Wednesday, September 07, 2005

Branching

one of the coolest things about the web is the ability to jump from topic to topic without any real goal in mind... hyperlinking, surfing, browsing... whatever term they are using now... but i'm not talking about the technical nature of the html and the href links... and i'm not saying "just google it" which will bring back far more links then you might ever need... i'm looking at it from the perspective of expanding or creating multitude of ideas from one starting point, word ideation using html and the web.

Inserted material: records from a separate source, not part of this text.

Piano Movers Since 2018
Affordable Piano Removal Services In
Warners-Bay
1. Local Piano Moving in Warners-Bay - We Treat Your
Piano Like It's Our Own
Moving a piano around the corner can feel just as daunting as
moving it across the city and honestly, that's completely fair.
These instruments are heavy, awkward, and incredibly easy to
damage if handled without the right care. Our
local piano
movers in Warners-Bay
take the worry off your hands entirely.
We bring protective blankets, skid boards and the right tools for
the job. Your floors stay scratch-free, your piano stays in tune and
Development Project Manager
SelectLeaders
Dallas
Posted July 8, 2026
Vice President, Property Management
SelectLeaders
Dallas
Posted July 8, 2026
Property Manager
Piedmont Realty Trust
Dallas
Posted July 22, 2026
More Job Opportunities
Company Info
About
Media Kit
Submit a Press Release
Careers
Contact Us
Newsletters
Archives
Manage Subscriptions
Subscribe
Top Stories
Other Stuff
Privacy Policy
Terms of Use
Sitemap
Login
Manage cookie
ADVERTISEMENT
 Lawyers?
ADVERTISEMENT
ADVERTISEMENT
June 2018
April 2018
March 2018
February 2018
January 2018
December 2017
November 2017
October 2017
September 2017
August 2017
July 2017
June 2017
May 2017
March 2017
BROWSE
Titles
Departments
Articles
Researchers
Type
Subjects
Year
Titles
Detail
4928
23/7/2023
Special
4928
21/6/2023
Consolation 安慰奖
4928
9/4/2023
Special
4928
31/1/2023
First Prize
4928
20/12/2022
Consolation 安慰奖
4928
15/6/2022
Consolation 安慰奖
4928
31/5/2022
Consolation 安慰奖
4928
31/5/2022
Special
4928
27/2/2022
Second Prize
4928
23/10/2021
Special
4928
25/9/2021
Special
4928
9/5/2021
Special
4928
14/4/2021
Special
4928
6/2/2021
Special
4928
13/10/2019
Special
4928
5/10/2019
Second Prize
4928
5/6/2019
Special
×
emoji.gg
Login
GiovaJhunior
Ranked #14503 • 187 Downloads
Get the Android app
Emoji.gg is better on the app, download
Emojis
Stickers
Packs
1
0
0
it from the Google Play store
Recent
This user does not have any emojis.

i see it as a sort of wandering from information or non-information to the next and picking up trivia or doing research without any intention of neccessarily using it. i don't recommend doing this while you're at work - it's one thing if you work for yourself but corporate tends to look down on this sort of "research"... this idea network branching of information gathering is a great way to look at different subjects that may or may not be related to what you originally were looking at. in the end you might find something that is actually worth your time (or your bosses time) clicking through the links... if you're lucky you'll click to something that someone else has followed your train of thought/thinking and clickthroughs and actually came up with something that is viable and useful.

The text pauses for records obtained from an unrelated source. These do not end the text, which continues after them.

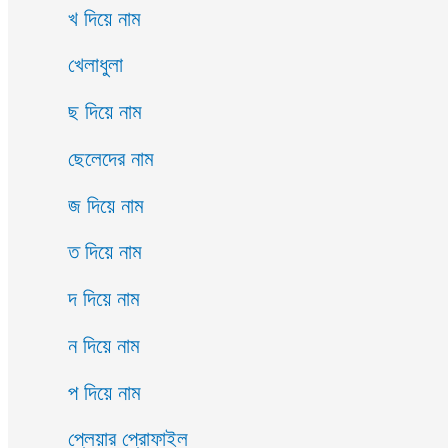
খ দিয়ে নাম
খেলাধুলা
ছ দিয়ে নাম
ছেলেদের নাম
জ দিয়ে নাম
ত দিয়ে নাম
দ দিয়ে নাম
ন দিয়ে নাম
প দিয়ে নাম
প্লেয়ার প্রোফাইল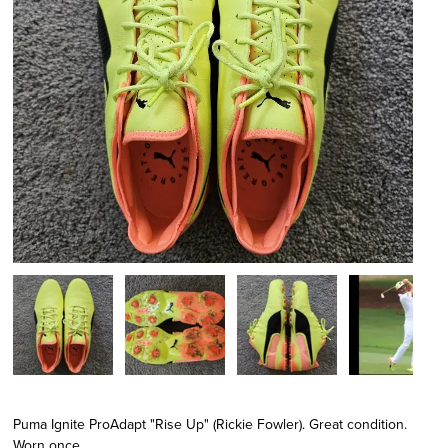
Puma Ignite ProAdapt "Rise Up" (Rickie Fowler). Great condition.
Worn once.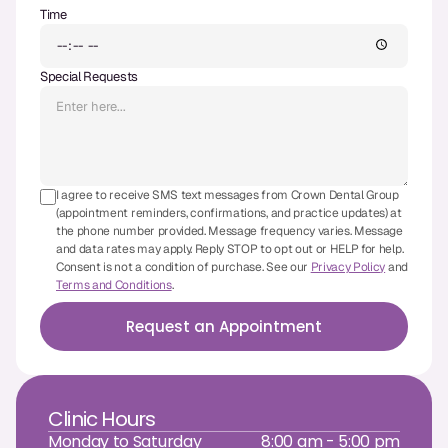
Time
CBCT
Digital Impressions
Special Requests
Digital Radiography
ORTHODONTICS
I agree to receive SMS text messages from Crown Dental Group
Invisalign
(appointment reminders, confirmations, and practice updates) at
the phone number provided. Message frequency varies. Message
Orthodontics
and data rates may apply. Reply STOP to opt out or HELP for help.
Consent is not a condition of purchase. See our
Privacy Policy
and
Terms and Conditions
.
DOCTORS
Request an Appointment
Dr. Douglas Ness
Dr. Jared Gibbons
Clinic Hours
Dr. Hassan Haidar
Monday to Saturday
8:00 am - 5:00 pm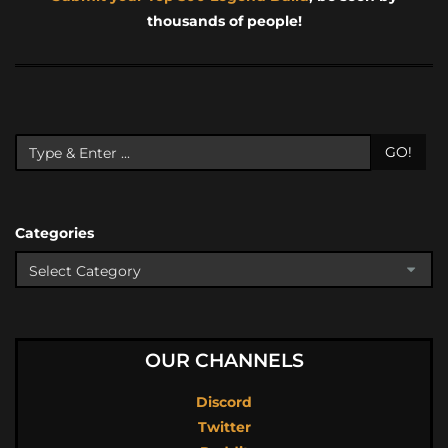
thousands of people!
GO!
Categories
OUR CHANNELS
Discord
Twitter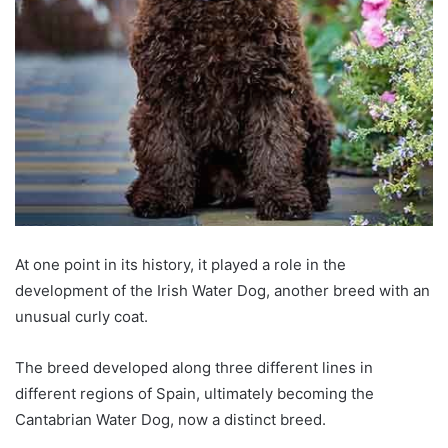
At one point in its history, it played a role in the
development of the Irish Water Dog, another breed with an
unusual curly coat.
The breed developed along three different lines in
different regions of Spain, ultimately becoming the
Cantabrian Water Dog, now a distinct breed.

there are companies working on the reverse engineering of this and applying it to profiling customers and the use of banner ads - similar to the other "real world" class project i'm working on in my other class... i.e. this customer looked at this page and clicked on this bannerad, follow the customer's breadcrumb trails of previous links and may, just maybe someone else that followed this "train of thought" weblinks will more then like click this ad so one can serve up the next ad that will more then likely be useful (i.e. make that person want to click on it to buy something)...

so, what's the point...
can we use this "evil marketing" ploy to reverse think the way people search out information to better serve up the next click through of content or needed website or website that they might actually be interested in... why, well someone followed that search pattern at one point in time or within a certain percentage of searches and they may (high probability?) want or think they want, will want to click on the next set of information/website being displayed... an AI sort of search engine that thinks ahead a number of searches for you and displays them.

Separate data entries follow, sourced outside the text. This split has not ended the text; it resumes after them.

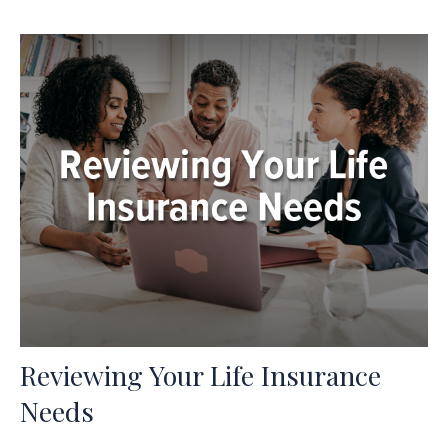
Reviewing Your Life Insurance
Needs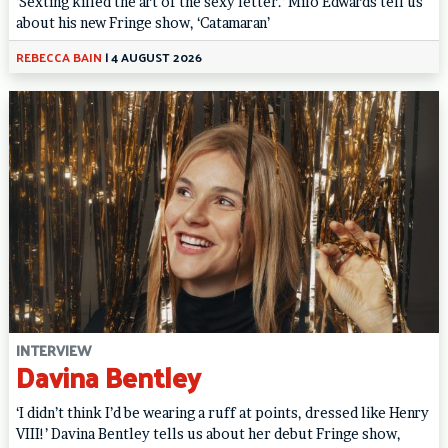
‘Sexting killed the art of the sexy letter.’ Milo Edwards tell us
about his new Fringe show, ‘Catamaran’
REBECCA BAIN
|
4 AUGUST 2026
INTERVIEW
Davina Bentley
‘I didn’t think I’d be wearing a ruff at points, dressed like Henry
VIII!’ Davina Bentley tells us about her debut Fringe show,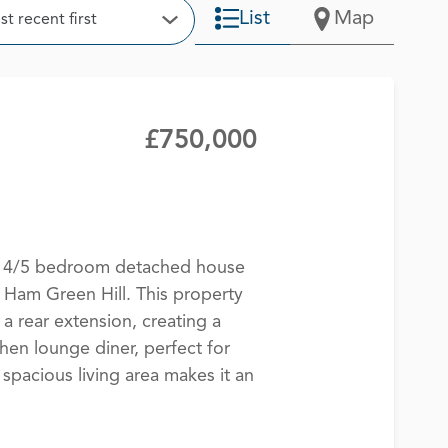
t
List
Map
t recent first
Open Options
£750,000
te 4/5 bedroom detached house
 Ham Green Hill. This property
a rear extension, creating a
hen lounge diner, perfect for
 spacious living area makes it an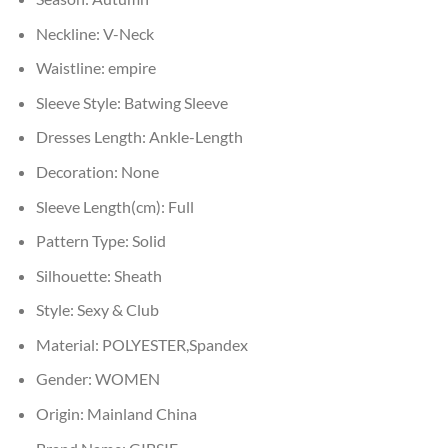
Neckline:
V-Neck
Waistline:
empire
Sleeve Style:
Batwing Sleeve
Dresses Length:
Ankle-Length
Decoration:
None
Sleeve Length(cm):
Full
Pattern Type:
Solid
Silhouette:
Sheath
Style:
Sexy & Club
Material:
POLYESTER,Spandex
Gender:
WOMEN
Origin:
Mainland China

Monday, September 05, 2005

Creativity During Crisis

This man is blogging from downtown New Orleans, using power from a generator and jury-rigged communication channels... It amazes how quick creativity takes an exponential leap during a moment of crisis or life/death emergency. People used any means neccessary to get from one place to another - converting shopping carts into wagons and tubs into rafts... call it creativity, ingenuity or neccessity... When communication was at a standstill due to flooding why didn't someone drop ship several hundred cheap FM radios (and MREs) into the flood zones for stranded people to listen in on what was being said/done in the outside world... to notify people not to bother and hike their way to the stadium because they would be better off on their own... to let them know that people were actually concerned and that they weren't forgotten. I understand time, money, politics and logistics are all an issue but it still amazes me that we can fedex items overnight and get Japanese camera crew into the center of the flood zone but we couldn't somehow manage some local or federal coordination of resources - what if it had been a terrorist attack on the levy system!? It seemed an awful shame that civic groups have been much more creative in their efforts to get organized, take the lead and do something. It looks like following the straight and narrow standard operating procedures (if any) put in place by a bureaucratic system doesn't necessarily work in real-time or under intense pressure and public scrutiny.